§ **Fragmento de lectura**:
▶
Ese examen del Romanticismo –movido por el interés de aquella indagación– conduciría directamente al análisis del pensamiento de Thomas Carlyle, el ilustre historiador de Los Héroes, cuya personalidad parece no haber sido tomada suficientemente en cuenta con respecto a la influencia que haya podido ejercer en el pensamiento político. Hay en Carlyle una exégesis de la dictadura, pero sobre todo, una concepción de la dictadura moderna, que entronca sin duda alguna con una corriente muy antigua por cierto, pero que él sabe proveer de la inflexión necesaria para que quede ajustada a las nuevas realidades.

Sería estéril tratar de establecer el origen de las formas políticas del autoritarismo o de las doctrinas que están en su base. Pero sí es lícito señalar en la historia occidental los dos tipos de concepciones dictatoriales, que se han dado en la experiencia, y es posible además fijarlos por medio de algunos ejemplos.

En un sentido, la dictadura ha sido concebida como un mero poder de hecho basado en la fuerza, y generalmente en la fuerza militar, tal como la ejerció en Roma, por ejemplo, Sila. Pero en otro sentido, la dictadura se nos presenta como un epifenómeno de movimientos sociales en los que grupos tradicionalmente subordinados irrumpen en la escena histórica con vigor y se ven obligados, para consolidar su triunfo, a quebrar el orden jurídico establecido, impuesto y defendido hasta entonces por la clase dominante. Para poder hacerlo, parece imprescindible instaurar un régimen también de hecho pero respaldado por la virtualidad de un nuevo derecho hasta allí no reconocido y que afirma su decisión de imponerse a través de un nuevo orden jurídico para toda la colectividad. Este tipo de dictadura es el que caracteriza a Pisístrato, a César, a los señores que aparecen alrededor del siglo XIV en diversas ciudades europeas, a Cromwell y a Robespierre, y el que parecería caracterizar a los regímenes autoritarios contemporáneos.
◀
§ **Datos proporcionados**:
▶
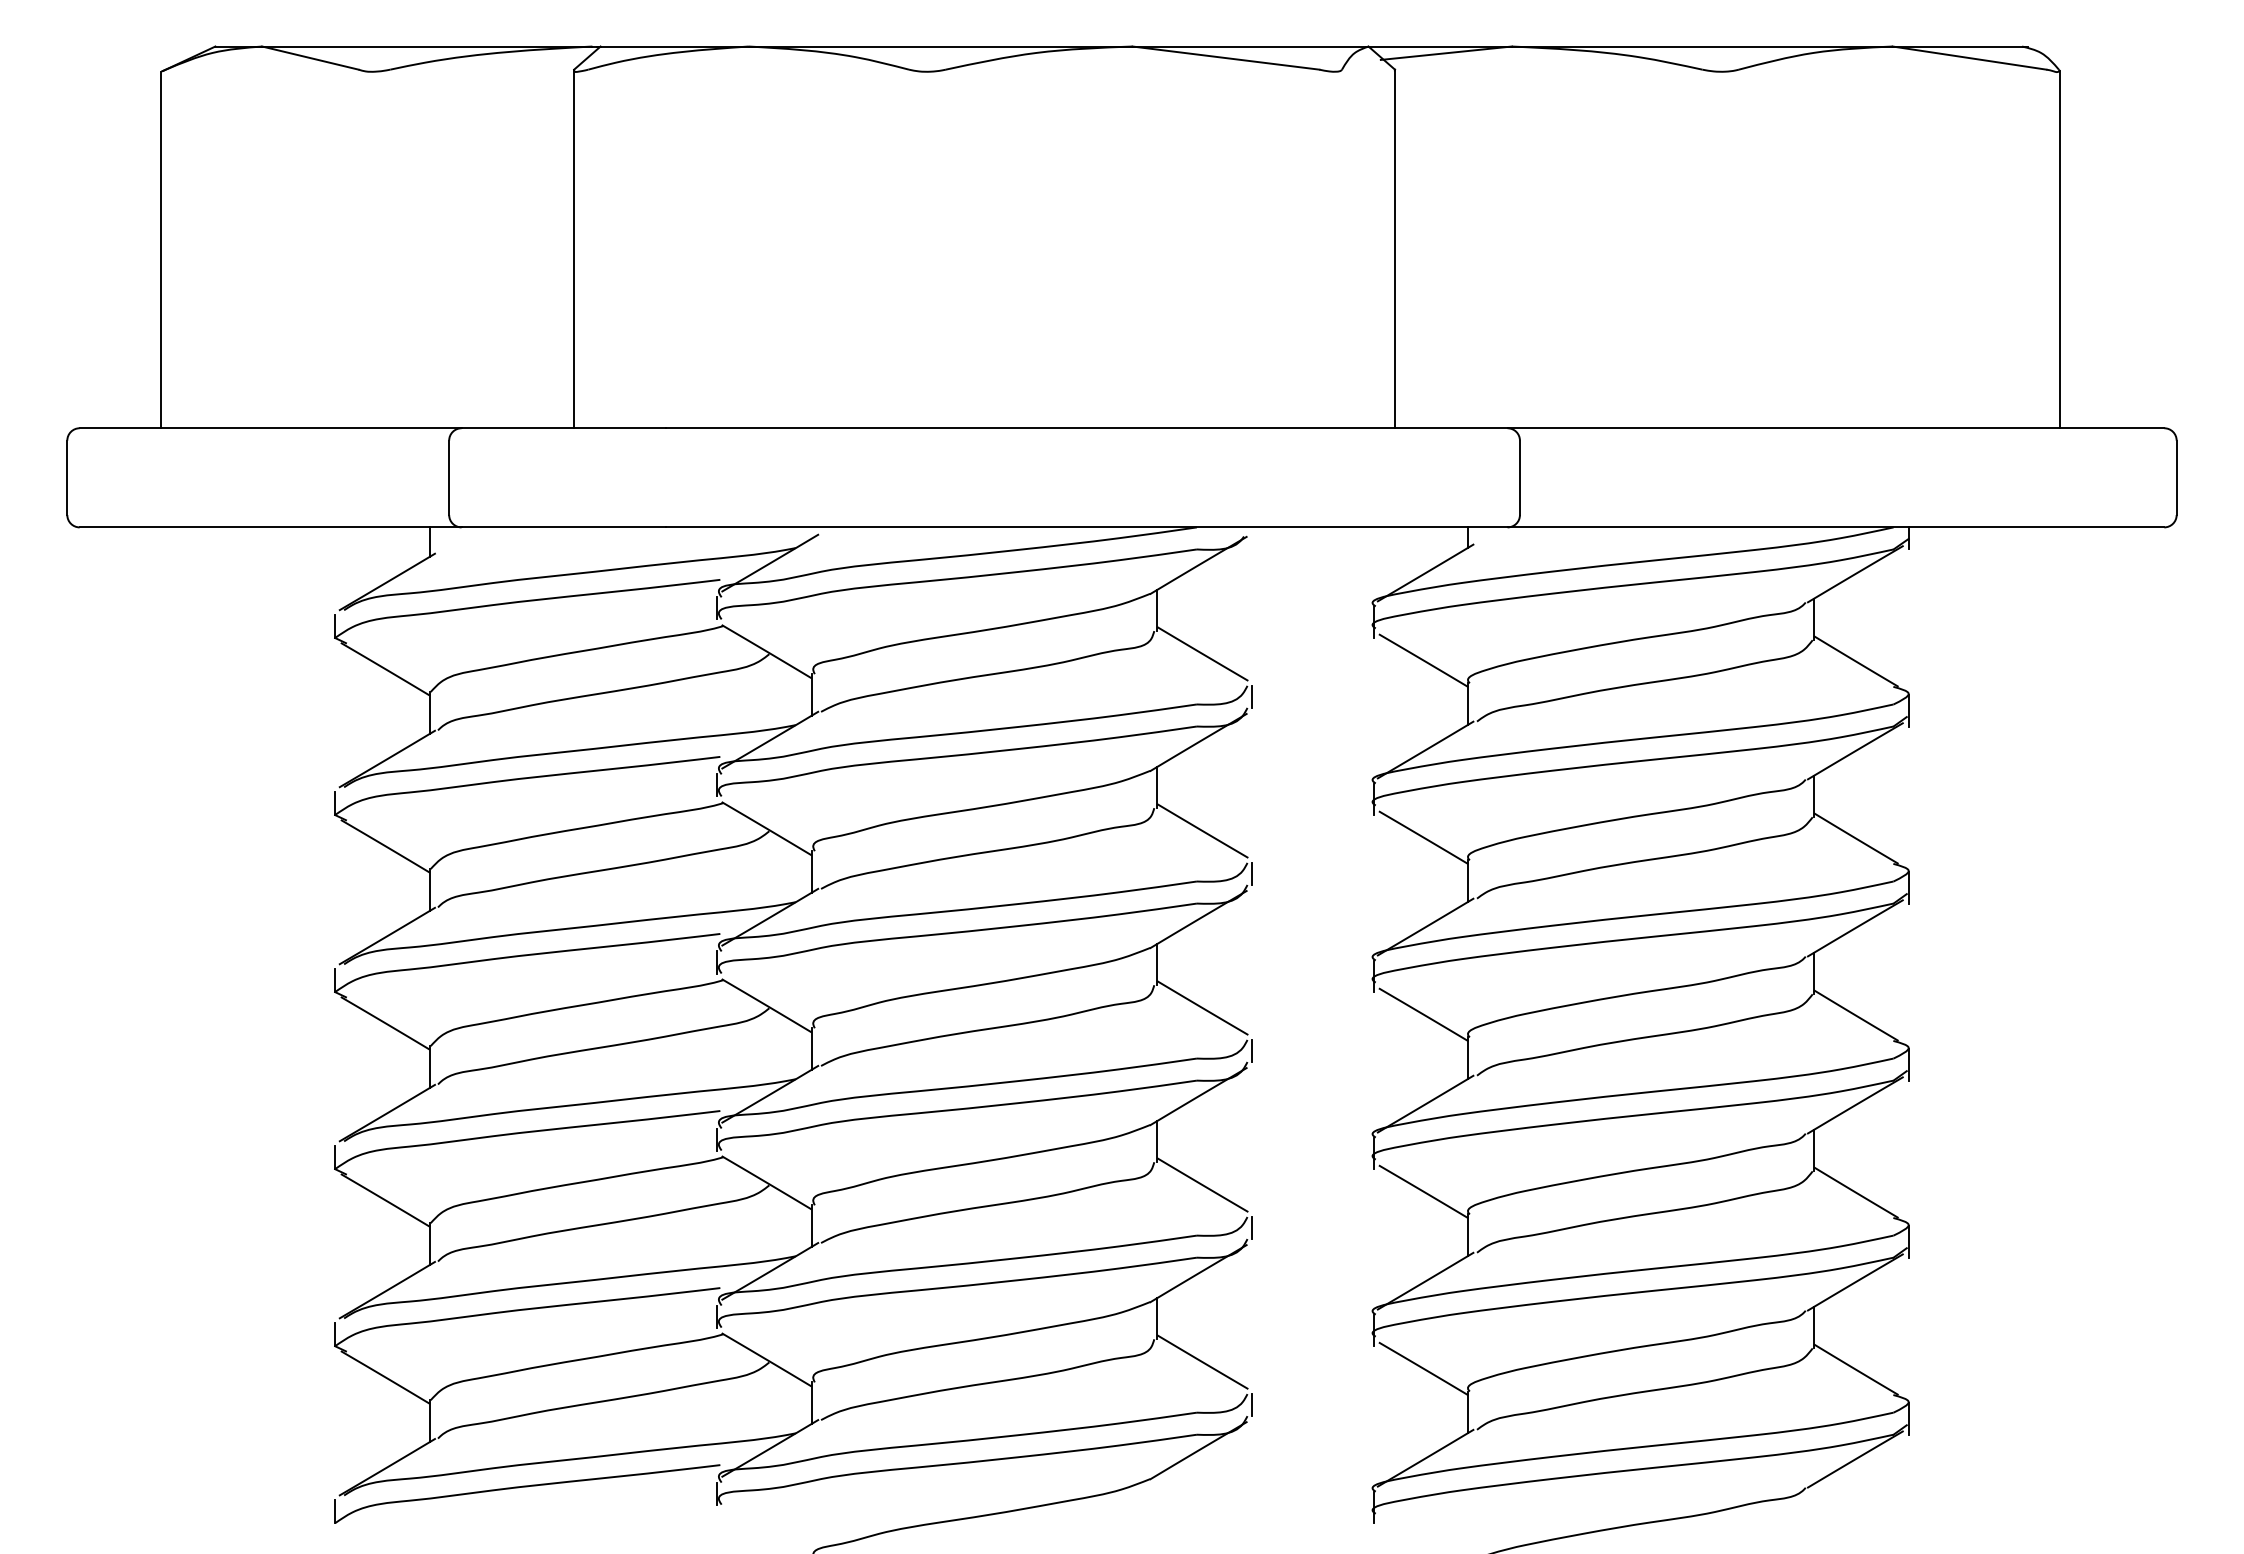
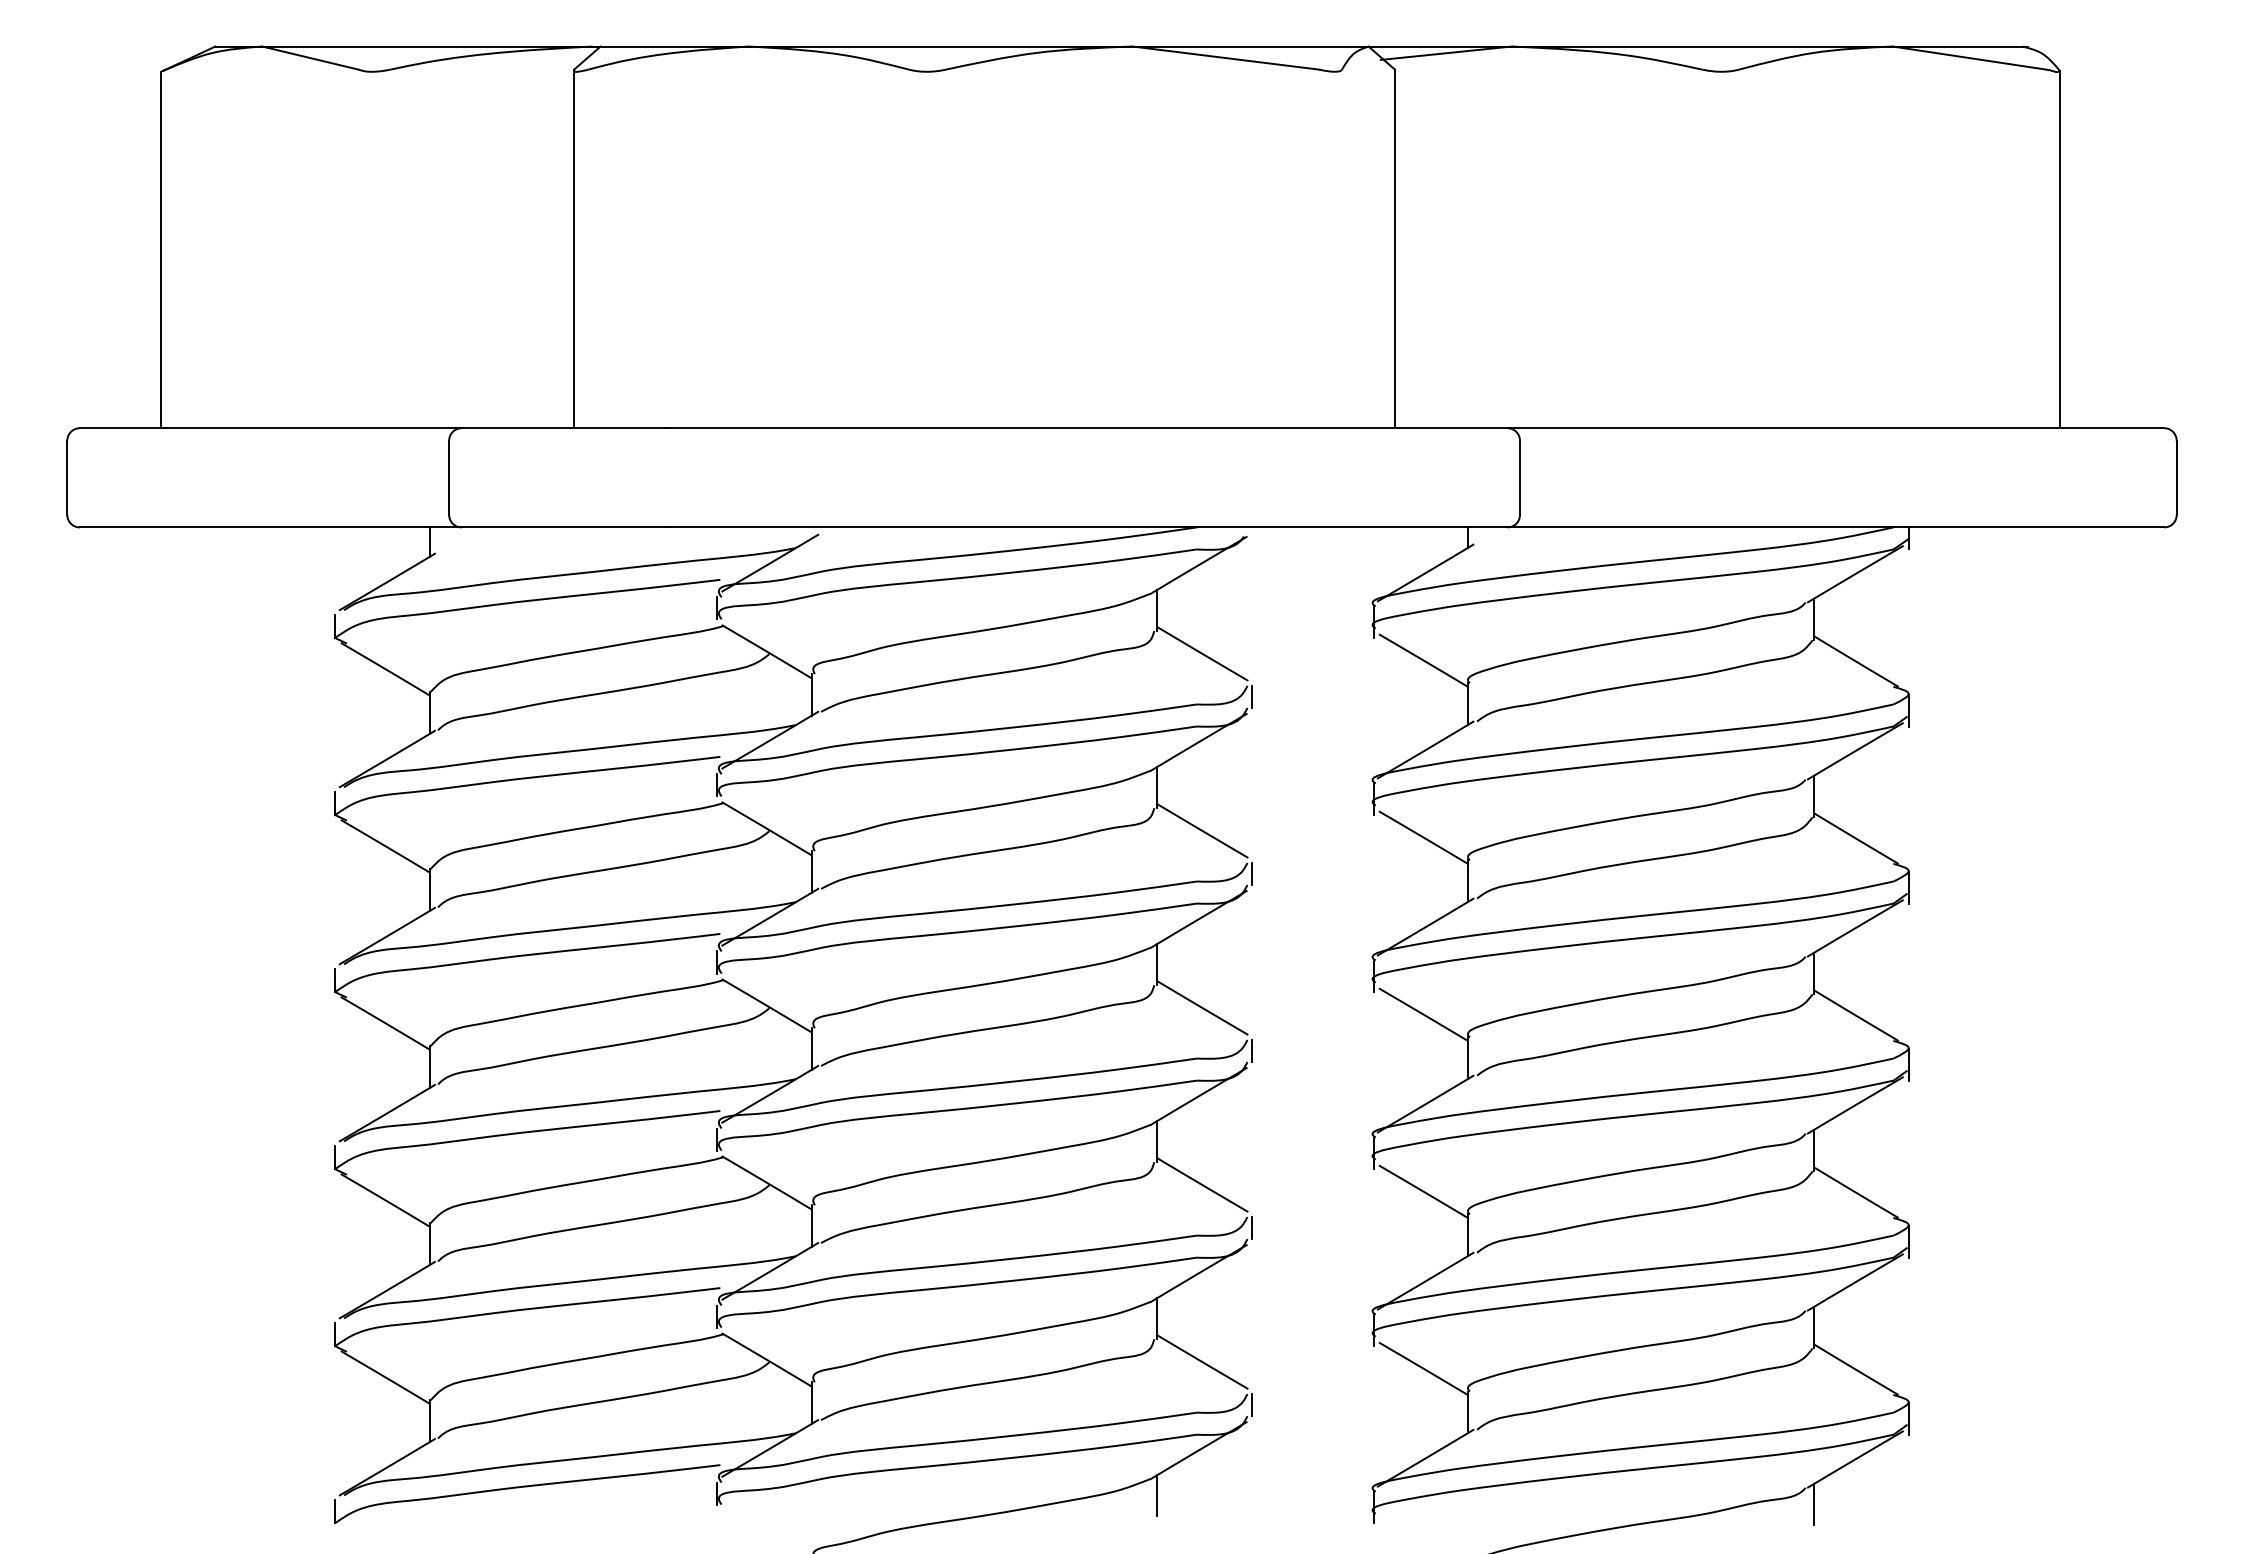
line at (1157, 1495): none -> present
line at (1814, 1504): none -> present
◀
§ **Enunciado**:
Contesta tres preguntas sobre el fragmento sobre la dictadura:
1. ¿De qué obra se presenta a Thomas Carlyle como ilustre historiador?
2. ¿Qué figura romana se da como ejemplo de la dictadura entendida como mero poder de hecho basado en la fuerza?
3. ¿Alrededor de qué siglo aparecen los señores de diversas ciudades europeas citados en el fragmento?
Responde únicamente con lo que dice el fragmento sobre la dictadura.

§ **Respuesta**:
1. Los Héroes.
2. Sila.
3. Alrededor del siglo XIV.